Saturday, May 16, 2009

Good Thing the Man on the White House Blog Doesn't Know How to Write a Blog Entry

I'm just going to post the entire "Change-sorting" blog entry of David O. Washington, Associate Director of the White House's new Office of Public Engagement, first and invite readers to peruse it carefully and think about why it may fail rhetorically as a blog entry.

It was posted on the White House blog but not reposted on the White House Facebook page, so I'm not able to see the public comments of others. But I'll post what I think the answers are to my basic question about what is wrong with this blog posting after the text.

One part of our job in the Office of Public Engagement is to help the public, and the groups that represent their interests navigate and engage with the right areas of their government. We help them navigate the Administration and its branches in order to help find the folks here who can shine light on their questions, comments and suggestions.

Surprising to me, when I shared that's what I do with the Americans I’ve interacted with since I started in my new role here at the Office of Public Engagement, they seemed surprised. It’s almost as though they don’t realize that in addition to serving at the pleasure of the President, we also serve at the pleasure of the American people –or more accurately we *work for* the American people.

A good friend from junior high was trying to describe this function of our department to another friend and he said "…it’s kinda like those old school change-sorters from the 80’s. The ones you could dump in all your pennies, nickels, dimes, and quarters and the machine would sort them out into the right cylinder. It sounds like your office does that… but with requests and phone-calls and letters and more importantly the big issues facing everyday Americans… they ask you for help and you get ‘em to the right person." In some ways it’s perfectly right…

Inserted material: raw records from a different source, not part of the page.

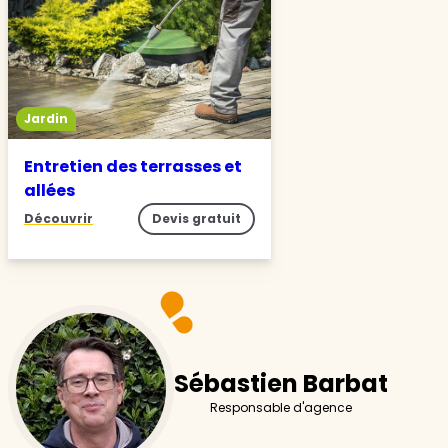
Jardin
Entretien des terrasses et
allées
Découvrir
Devis gratuit
Sébastien Barbat
Responsable d'agence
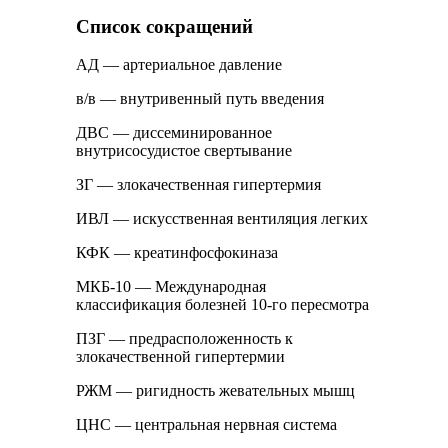
Список сокращений
АД — артериальное давление
в/в — внутривенный путь введения
ДВС — диссеминированное
внутрисосудистое свертывание
ЗГ — злокачественная гипертермия
ИВЛ — искусственная вентиляция легких
КФК — креатинфосфокиназа
МКБ-10 — Международная
классификация болезней 10-го пересмотра
ПЗГ — предрасположенность к
злокачественной гипертермии
РЖМ — ригидность жевательных мышц
ЦНС — центральная нервная система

I guess that’s why I love it here so much. I’ve always loved being a dot connecter and here that’s part of my job as the public/private partnerships lead for our office: to help Americans from across the country not only connect the dots to their government, but also… and here is the best part… in the process, we help to shape the way our government works and do our best to make the lives of Americans, that much better.

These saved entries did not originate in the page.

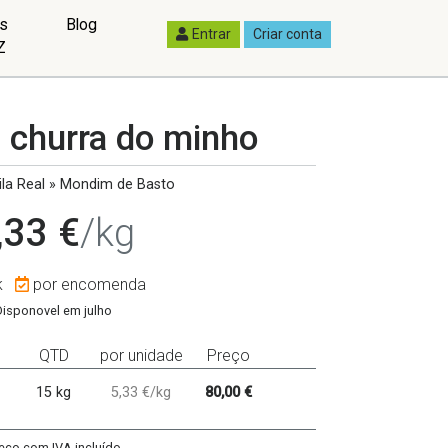
as
Blog
Entrar
Criar conta
Z
 churra do minho
la Real » Mondim de Basto
,33 €
/kg
k
por encomenda
Disponovel em julho
QTD
por unidade
Preço
15 kg
5,33 €/kg
80,00 €
eço com IVA incluído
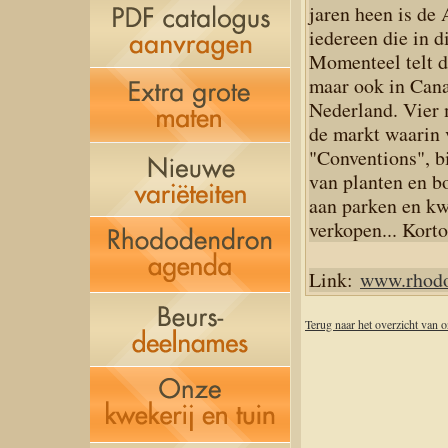
jaren heen is de
iedereen die in d
Momenteel telt d
maar ook in Cana
Nederland. Vier 
de markt waarin v
"Conventions", b
van planten en bo
aan parken en kw
verkopen... Kort
Link:
www.rhodo
Terug naar het overzicht van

Every day is a new adventure, a lesson learned, and a blessing to serve the President.

The title for Washington's blog posting seems like it could also refer to sorting through the user-generated content from the Share Your Story and Share Your Vision input boxes at Change.gov, which invited Americans to upload text, photos, and videos to the government domain about their hopes for the new administration of Barack Obama. But he provides no information about how this office for public engagement is being organized and managed, what its mission is, his own background or what types of federal employees will work there, or even how "engagement" itself is constituted and defined. He says he sorts "requests and phone-calls and letters and more importantly the big issues" that come to his office, but we have no idea how he plans to respond to them individually or use them in aggregate.

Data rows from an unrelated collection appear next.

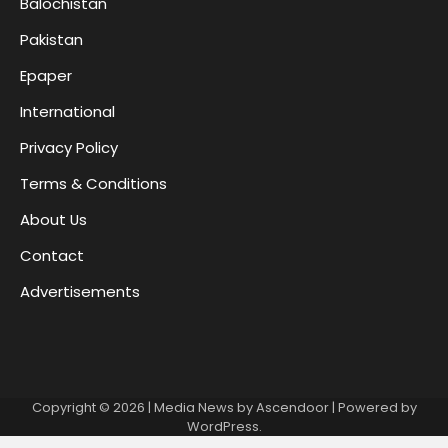
Balochistan
Pakistan
Epaper
International
Privacy Policy
Terms & Conditions
About Us
Contact
Advertisements
Copyright © 2026
| Media News by
Ascendoor
| Powered by
WordPress
.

Instead he makes the following basic blogging mistakes, which I often warn my own students against:

1) Washington makes the classic "It's all about me" error of bad blogging that I warn my students against, because he doesn't seem to address a potential reader's concerns in any way. And yet he also doesn't bother to perform the basic "about me" task required in web communication of explaining to the reader why a given blogger has a unique perspective, area of expertise, voice of authority, or community of like-minded others for whom he or she can credibly speak. We're told he's a "dot connector" who is repeating the words of his "good friend" who makes an analogy between his office and a change sorting machine, but he doesn't convey any specific information to the public. For example, what are those "public/private partnerships" that he is talking about?

2) The prose is full of vague aspirations, clichés, and platitudes. Instead of days conveying specific events that one might blog about, every day is the same: "a new adventure, a lesson learned, and a blessing." For circular reasoning this paragraph is particularly bad:

Surprising to me, when I shared that's what I do with the Americans I’ve interacted with since I started in my new role here at the Office of Public Engagement, they seemed surprised. It’s almost as though they don’t realize that in addition to serving at the pleasure of the President, we also serve at the pleasure of the American people –or more accurately we *work for* the American people.

3) No links! No links! Not even to his own office website! Does he ever read blogs? Does he realize that providing links to primary sources is a key activity in blogging?

Maybe Washington should read the Director's Blog of Congressional Budget Office, which has been generating controversy along with growing readership, to see how institutional blogging can be done.